▸ **REQUIREMENT**:
Return the data below exactly, minus the pictures.

▸ **ENTRIES SHOWN**:
>>>
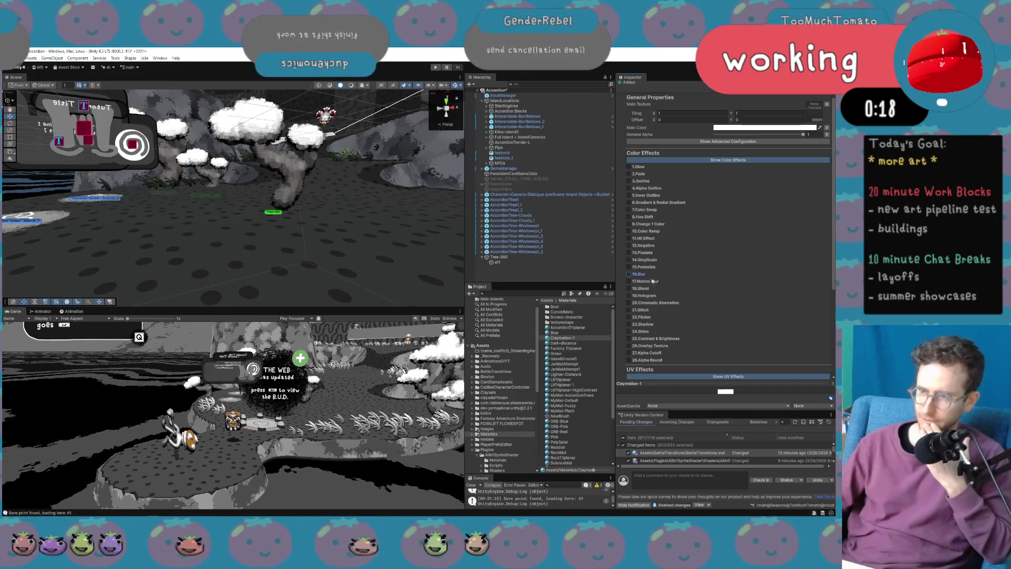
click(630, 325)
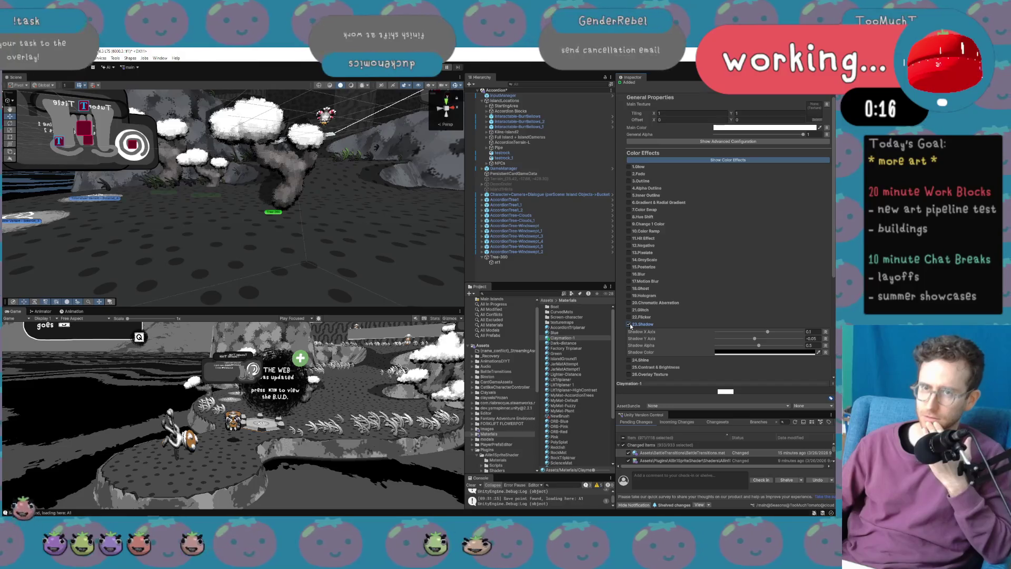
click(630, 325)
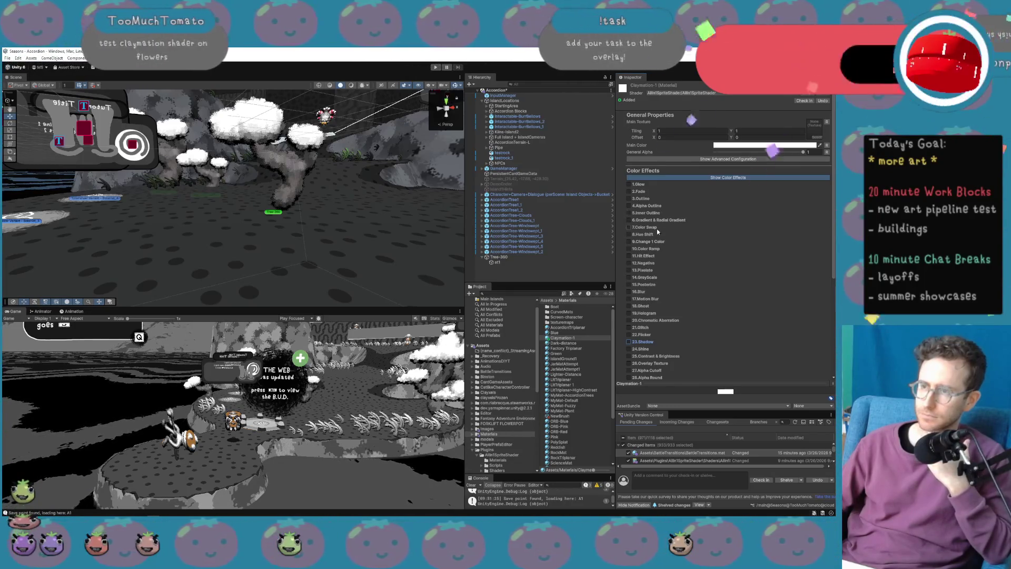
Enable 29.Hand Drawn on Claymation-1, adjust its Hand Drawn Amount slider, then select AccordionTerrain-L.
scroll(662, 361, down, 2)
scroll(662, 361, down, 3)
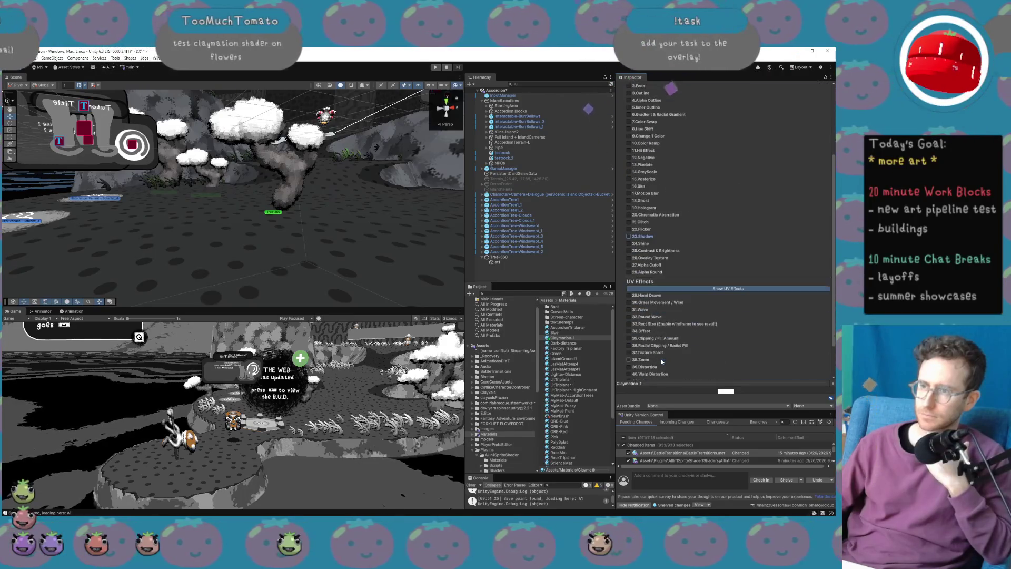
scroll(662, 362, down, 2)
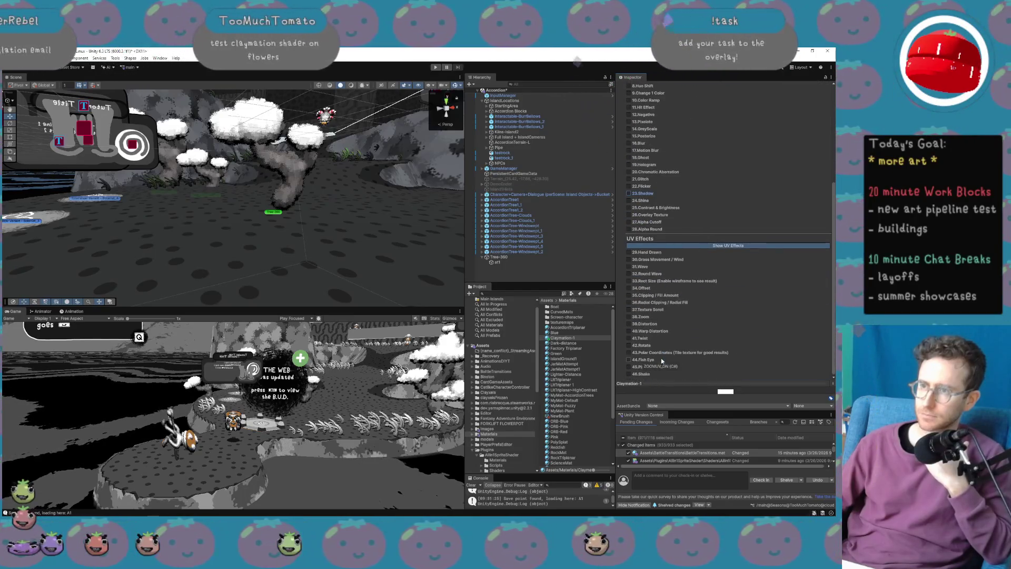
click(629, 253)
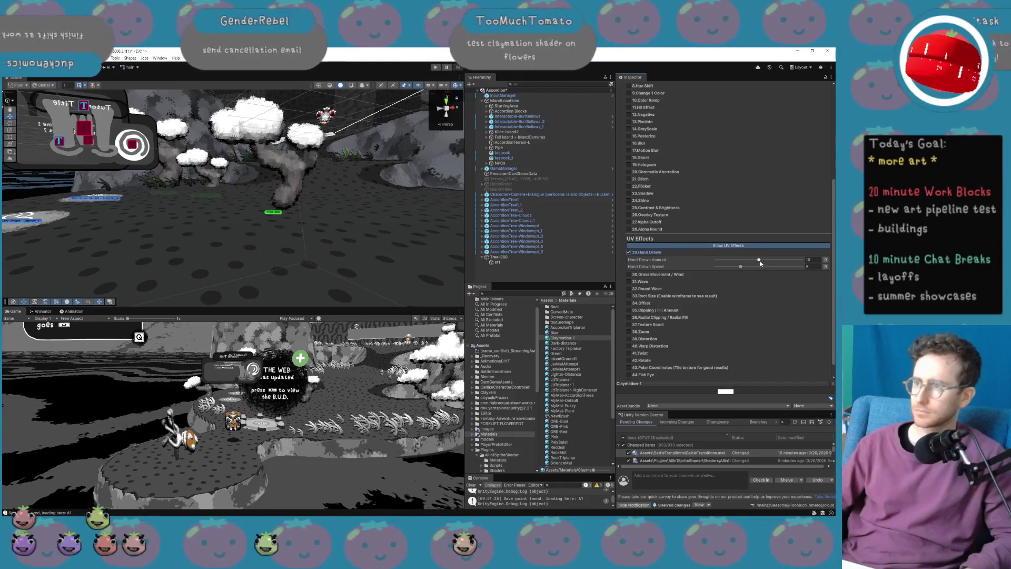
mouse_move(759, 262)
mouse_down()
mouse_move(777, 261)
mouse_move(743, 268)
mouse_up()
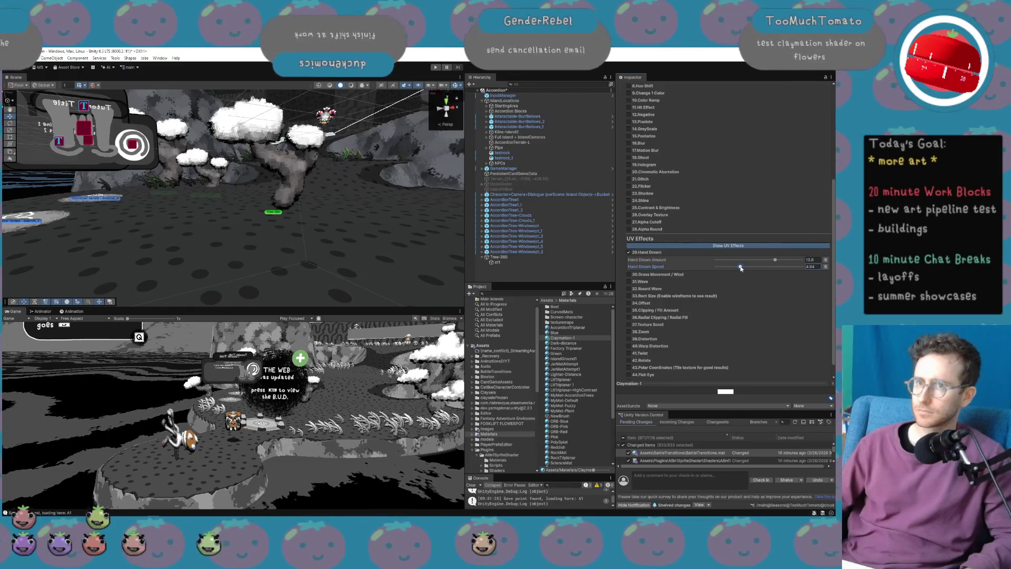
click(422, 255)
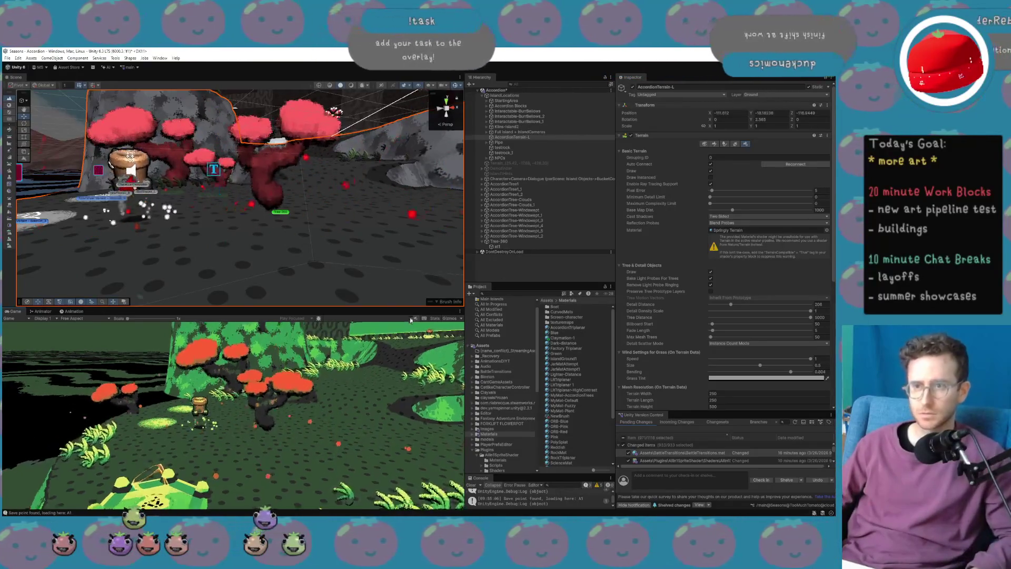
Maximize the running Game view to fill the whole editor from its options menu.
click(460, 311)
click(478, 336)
<<<
▸ **EXERCISE ANSWER**:
click(630, 325)
click(630, 325)
Enable 29.Hand Drawn on Claymation-1, adjust its Hand Drawn Amount slider, then select AccordionTerrain-L.
scroll(662, 361, down, 2)
scroll(662, 361, down, 3)
scroll(662, 362, down, 2)
click(629, 253)
mouse_move(759, 262)
mouse_down()
mouse_move(777, 261)
mouse_move(743, 268)
mouse_up()
click(422, 255)
Maximize the running Game view to fill the whole editor from its options menu.
click(460, 311)
click(478, 336)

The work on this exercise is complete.